また、意外に思われるかもしれませんが関節リウマチの方も多く診ています。関節リウマチの方は、関節リウマチの合併症や治療の影響で間質性肺炎と言う呼吸器疾患を伴うことがあります。当科にはそういった合併症で関節リウマチを診ている先生から紹介されて来られる方も多くいらっしゃり、それならば自分でも関節リウマチを診た方が、経過中に間質性肺炎が起こっても継続的に治療出来るので良いと考え、診るようになりました。
COPD等では骨粗鬆症や高血圧、心疾患なども患っている方も多く、それらの治療に使われる薬にはCOPDの症状を悪化させてしまうものもありますので、他の疾患や治療など総合的に診ています。
喘息は環境による刺激やストレスなど様々な要因から、空気の通り道である気道が炎症を起こす病気です。喘息発作は風邪をひいた後が多いと言われていて、発作時には呼吸に伴ってゼーゼー、ヒューヒューと音がするのが特徴です。これは、太い筒に息を吹き込んでも音はしませんが、細い筒に息を吹き込むとヒューと音がするのと同じで、気道の炎症によって空気の通り道が狭くなり、音がするのです。
治療は気道の炎症を抑えるためのステロイド薬と、気道を広げるための気管支拡張薬の吸入薬を使うことが一般的です。気管支拡張薬を使用するとすぐに呼吸が楽になるので、患者さんは気管支拡張薬だけ使えば良いと思って吸入ステロイド薬を使わなくなってしまうことがあります。しかし、そもそも気道が狭くなった理由は気道に炎症が起きているからです。喘息の炎症を抑えるためにはどうしても時間がかかりますが、その炎症を抑えるための治療も重要になります。

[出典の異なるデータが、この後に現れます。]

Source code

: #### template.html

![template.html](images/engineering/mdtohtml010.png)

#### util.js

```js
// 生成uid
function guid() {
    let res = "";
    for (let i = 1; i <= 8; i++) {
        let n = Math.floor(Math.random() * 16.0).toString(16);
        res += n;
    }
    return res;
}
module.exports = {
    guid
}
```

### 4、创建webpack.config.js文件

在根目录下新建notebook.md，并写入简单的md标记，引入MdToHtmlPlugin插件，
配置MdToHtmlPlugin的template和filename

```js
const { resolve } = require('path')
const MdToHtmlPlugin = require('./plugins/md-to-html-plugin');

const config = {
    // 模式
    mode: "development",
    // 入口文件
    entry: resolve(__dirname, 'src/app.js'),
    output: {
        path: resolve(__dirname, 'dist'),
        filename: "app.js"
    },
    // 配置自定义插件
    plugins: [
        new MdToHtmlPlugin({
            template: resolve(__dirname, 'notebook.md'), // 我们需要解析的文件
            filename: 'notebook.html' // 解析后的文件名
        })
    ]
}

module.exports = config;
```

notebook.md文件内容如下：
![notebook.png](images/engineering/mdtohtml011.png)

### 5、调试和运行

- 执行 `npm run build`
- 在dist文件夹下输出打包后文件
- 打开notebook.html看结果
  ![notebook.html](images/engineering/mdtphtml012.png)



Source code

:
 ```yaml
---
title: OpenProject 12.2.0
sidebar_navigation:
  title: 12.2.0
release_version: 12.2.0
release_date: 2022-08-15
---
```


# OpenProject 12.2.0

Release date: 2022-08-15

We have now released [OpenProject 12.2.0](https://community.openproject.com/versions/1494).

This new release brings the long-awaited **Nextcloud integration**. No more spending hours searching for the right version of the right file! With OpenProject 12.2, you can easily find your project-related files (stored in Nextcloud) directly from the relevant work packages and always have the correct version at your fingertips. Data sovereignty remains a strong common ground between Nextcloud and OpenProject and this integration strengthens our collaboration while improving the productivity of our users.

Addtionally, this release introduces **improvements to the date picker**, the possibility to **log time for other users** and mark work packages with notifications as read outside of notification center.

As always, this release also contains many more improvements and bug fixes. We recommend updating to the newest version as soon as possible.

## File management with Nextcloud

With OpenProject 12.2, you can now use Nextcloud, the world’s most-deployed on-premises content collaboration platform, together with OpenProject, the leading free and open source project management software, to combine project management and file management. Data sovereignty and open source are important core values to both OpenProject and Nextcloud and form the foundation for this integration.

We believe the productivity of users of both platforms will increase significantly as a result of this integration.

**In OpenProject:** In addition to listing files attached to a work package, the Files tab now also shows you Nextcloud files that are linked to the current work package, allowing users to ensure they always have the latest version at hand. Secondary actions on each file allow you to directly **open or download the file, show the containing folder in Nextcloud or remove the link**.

患者さんの中には喘息は発作が起こるのが当たり前と思っている方も多いので、発作が起こらないように根気強く炎症をコントロールすることが大切ということを丁寧に説明するようにしています。そのために説明用のパンフレットなども作りました。また、吸入薬をきちんと使えていない患者さんも多くいらっしゃるので、診察後に看護師や薬剤師さんからも説明をしています。一度説明しただけでは忘れてしまうこともありますし、種類によって吸い方が異なるものもあるので、診察時間内に十分に説明できない部分を看護師や薬剤師さんに補っていただいています。
以前は年間1万人以上の患者さんが喘息の発作によって亡くなっていましたが、現在では年間約1,500人にまで減少してきています。そのうち90%以上は60才以上のご年配の方で、昔のように子どもや若い方が亡くなることはほとんど無くなってきました。
やはり、喘息という疾患の機序が解明され、適切な治療が行わるようになったからだと思います。疾患を治療するにあたっては、その疾患がどういった機序で起きているのかということを見極めることが重要ということです。
私自身、そういった疾患の発症機序を研究するベーシックサイエンスにとても興味があり、免疫学の第一人者である順天堂大学の奥村 康先生の元で学ばせていただき、白血球の一つである好酸球の活性化因子や、喘息の際に好酸球がどのようにして気道に集まるのかということを研究していました。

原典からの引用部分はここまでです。